Friday, June 8, 2007

TIPS Rates Rising Fast

"By a continuing process of inflation, government can confiscate, secretly and unobserved, an important part of the wealth of their citizens."
- John Maynard Keynes

I am going to buy TIPS at these levels. (TIPS = Treasury Inflation Protected Securities) My general rule of thumb is that when TIPS real rates are over 2.5%, they are of interest to me. (Pun intended.) TIPS have not been above 2.5% on a sustained basis for a long time, but they've really smashed through that level in the last several days and are now sitting at about 2.7%.

The historical record over the last century is that over time Treasury bills return less than 1% over inflation, and even long term Treasury bonds return less than 3% over inflation. (In some studies, long term Treasury bonds return closer to 2% over inflation.) Thus, a rate of 2.7% plus inflation seems quite good to me.

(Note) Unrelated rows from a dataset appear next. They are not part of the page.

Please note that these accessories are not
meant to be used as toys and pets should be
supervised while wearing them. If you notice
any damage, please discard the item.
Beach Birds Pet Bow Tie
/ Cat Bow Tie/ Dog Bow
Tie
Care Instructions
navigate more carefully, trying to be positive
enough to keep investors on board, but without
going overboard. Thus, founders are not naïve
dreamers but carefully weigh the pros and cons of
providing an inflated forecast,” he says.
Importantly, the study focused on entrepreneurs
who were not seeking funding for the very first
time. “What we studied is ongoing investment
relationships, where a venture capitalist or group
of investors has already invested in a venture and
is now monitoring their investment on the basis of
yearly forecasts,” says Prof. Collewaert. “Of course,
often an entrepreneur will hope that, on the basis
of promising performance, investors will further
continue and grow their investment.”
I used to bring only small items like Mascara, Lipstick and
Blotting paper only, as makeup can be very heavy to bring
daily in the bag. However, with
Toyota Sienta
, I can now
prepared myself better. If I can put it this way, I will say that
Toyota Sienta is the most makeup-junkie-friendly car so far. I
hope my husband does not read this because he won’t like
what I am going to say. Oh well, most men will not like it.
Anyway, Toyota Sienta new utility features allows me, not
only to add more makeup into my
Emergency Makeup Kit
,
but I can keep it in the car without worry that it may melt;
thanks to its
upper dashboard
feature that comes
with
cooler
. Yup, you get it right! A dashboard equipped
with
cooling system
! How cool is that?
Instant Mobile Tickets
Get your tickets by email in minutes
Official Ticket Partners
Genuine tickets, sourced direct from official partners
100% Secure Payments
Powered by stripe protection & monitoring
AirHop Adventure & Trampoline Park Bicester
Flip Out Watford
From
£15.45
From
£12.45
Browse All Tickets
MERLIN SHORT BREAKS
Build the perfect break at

Many investors and academics consider TIPS to be a separate asset class. I concur with this view, although not merely based upon the empirical fact that TIPS have low correlation with many other asset classes. I believe you can decompose TIPS into two parts: a standard coupon bond plus what is essentially a forward contract on the consumer price index (CPI). One doesn't often find a security directly linked to a macroeconomic number like the CPI, so I agree that TIPS are a different animal than other assets.